HIMSS Webinar: Vendor-neutral archive drives images everywhere
Image Source: National Center for Biotechnology Information, Montefiore Medical Center
The Healthcare Information Management Systems Society (HIMSS) offered a peer-to-peer insight into Hunterdon Healthcare System’s three-stage plan for nationwide interoperability and central repository for medical images.

Glenn Mamary, vice president and CIO of Hunterdon Healthcare System, a 178-bed system in Flemington, N.J., initiated the webinar with insights into the organization’s strategies.

The vision started in 1995, he said, with an enterprise focus on building an electronic medical record to provide access to medical information, both text and images, to physicians anywhere/anytime.

The healthcare system’s strategic plan, including its IT projects, centers on patients, Mamary continued. Hunterdon’s priorities are to: provide effective healthcare based on scientific knowledge, better efficiency by improving IT, ensure patient safety and implement timely care and reduce delays in delivery of care.

The priorities, in turn, inform the enterprise’s strategic initiatives, which are:
  • Ensure technical infrastructure that is secure, quick and across all entities;
  • Improve patient safety, quality of care and clinician workflow;
  • Improve patient access and satisfaction;
  • Support decision-making, process improvement and departmental strategic plans; and
  • Identify and contain costs.

One of the established projects is an ambulatory EMR, which provides a single database for 15 system-owned practices and 15 private practices.
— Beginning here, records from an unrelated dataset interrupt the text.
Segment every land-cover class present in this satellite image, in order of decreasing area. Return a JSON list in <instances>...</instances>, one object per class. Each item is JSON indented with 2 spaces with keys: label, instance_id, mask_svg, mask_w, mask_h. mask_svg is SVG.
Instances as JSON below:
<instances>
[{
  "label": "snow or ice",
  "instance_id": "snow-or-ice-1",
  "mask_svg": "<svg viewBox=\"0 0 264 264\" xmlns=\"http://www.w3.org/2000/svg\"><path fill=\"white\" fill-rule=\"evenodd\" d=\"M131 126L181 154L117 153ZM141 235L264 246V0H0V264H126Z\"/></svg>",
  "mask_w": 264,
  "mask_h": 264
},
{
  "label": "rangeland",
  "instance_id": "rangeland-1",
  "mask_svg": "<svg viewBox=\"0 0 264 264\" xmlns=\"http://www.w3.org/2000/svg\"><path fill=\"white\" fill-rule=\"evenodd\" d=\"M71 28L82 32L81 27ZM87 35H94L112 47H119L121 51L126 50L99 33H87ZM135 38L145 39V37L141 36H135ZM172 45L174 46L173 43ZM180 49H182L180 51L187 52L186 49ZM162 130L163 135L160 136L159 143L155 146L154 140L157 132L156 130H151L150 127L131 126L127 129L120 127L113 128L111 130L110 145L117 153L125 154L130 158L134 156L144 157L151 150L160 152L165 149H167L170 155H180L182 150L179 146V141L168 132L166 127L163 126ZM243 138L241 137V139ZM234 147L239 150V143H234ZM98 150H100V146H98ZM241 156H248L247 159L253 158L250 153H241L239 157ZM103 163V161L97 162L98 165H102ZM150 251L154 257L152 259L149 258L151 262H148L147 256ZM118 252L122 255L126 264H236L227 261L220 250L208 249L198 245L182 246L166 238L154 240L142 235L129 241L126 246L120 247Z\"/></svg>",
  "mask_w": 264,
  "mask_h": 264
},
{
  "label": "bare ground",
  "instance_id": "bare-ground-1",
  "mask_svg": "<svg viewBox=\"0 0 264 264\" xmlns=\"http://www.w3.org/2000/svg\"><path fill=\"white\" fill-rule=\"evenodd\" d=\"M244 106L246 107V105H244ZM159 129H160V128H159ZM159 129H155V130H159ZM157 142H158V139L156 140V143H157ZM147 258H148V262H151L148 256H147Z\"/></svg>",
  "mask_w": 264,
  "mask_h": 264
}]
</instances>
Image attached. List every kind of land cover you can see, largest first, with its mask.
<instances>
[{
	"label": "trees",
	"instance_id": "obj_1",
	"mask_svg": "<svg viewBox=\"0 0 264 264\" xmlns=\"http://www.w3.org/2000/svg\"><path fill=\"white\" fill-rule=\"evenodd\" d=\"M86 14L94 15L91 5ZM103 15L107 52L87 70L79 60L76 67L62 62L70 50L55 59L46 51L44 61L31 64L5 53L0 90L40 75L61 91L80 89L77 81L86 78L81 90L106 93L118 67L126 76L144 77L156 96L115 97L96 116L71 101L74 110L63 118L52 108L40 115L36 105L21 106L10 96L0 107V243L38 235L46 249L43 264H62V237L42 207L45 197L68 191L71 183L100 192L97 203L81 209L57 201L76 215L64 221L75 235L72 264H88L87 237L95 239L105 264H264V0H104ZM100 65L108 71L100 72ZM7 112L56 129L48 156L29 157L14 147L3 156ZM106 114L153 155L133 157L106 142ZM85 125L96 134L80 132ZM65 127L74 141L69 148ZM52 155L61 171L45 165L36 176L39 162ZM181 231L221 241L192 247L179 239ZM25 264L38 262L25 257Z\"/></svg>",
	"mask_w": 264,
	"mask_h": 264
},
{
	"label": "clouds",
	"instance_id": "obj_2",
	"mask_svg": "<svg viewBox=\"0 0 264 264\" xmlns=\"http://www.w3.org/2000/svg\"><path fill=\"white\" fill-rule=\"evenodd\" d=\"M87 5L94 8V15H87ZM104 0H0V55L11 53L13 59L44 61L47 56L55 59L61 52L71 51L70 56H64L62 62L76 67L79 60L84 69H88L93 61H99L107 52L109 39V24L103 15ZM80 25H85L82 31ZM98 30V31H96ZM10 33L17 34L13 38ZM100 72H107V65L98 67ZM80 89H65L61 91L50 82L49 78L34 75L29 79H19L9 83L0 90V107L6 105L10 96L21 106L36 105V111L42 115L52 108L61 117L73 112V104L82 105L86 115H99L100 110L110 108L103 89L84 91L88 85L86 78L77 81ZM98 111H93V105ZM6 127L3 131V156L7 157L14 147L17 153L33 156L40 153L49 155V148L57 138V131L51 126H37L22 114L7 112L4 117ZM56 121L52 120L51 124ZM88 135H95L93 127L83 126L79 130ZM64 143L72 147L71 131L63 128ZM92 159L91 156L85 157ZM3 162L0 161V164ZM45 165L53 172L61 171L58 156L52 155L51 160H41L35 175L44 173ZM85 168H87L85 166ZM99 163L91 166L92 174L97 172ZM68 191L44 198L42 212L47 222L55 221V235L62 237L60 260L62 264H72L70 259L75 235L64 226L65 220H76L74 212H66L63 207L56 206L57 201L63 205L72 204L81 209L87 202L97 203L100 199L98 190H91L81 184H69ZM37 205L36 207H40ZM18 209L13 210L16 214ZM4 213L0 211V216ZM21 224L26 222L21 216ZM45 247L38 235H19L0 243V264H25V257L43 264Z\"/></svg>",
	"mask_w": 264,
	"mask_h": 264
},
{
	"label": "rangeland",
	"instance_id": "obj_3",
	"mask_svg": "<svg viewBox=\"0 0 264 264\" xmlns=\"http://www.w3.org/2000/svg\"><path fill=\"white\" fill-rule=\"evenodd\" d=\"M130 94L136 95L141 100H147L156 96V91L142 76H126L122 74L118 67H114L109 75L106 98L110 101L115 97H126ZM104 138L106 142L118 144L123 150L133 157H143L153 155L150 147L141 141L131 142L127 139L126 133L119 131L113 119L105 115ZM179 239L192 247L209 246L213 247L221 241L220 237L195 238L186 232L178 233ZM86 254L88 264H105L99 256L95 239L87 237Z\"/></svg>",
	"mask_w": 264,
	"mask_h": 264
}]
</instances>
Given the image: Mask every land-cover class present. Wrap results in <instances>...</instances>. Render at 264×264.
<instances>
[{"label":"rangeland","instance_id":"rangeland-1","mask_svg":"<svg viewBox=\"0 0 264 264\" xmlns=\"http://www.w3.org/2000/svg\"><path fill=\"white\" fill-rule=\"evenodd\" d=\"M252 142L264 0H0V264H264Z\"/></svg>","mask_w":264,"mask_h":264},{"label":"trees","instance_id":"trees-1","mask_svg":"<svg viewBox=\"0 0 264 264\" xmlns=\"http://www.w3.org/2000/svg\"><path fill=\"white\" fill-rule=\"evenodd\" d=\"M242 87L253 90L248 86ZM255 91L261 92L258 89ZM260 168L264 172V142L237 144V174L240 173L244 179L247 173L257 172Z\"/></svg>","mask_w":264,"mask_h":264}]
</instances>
Other current initiatives tied to imaging include a patient charting and computerized physician order entry and an online operating room (OR) project. “We’re planning a major OR upgrade. We want to provide access to images in the OR,” explained Mamary. Currently, access is possible, but disjointed, as surgeons must log into multiple PACS to view images, which presents patient safety and efficiency issues.

The OR challenge is a reflection of Hunterdon’s varied imaging infrastructure, which includes multiple PACS images, as well as photos and outside images. In addition, “there’s no unified solution for images. Data are siloed with multiple ways to access them. It makes things very difficult. We need to solve this for clinicians,” stated Mamary.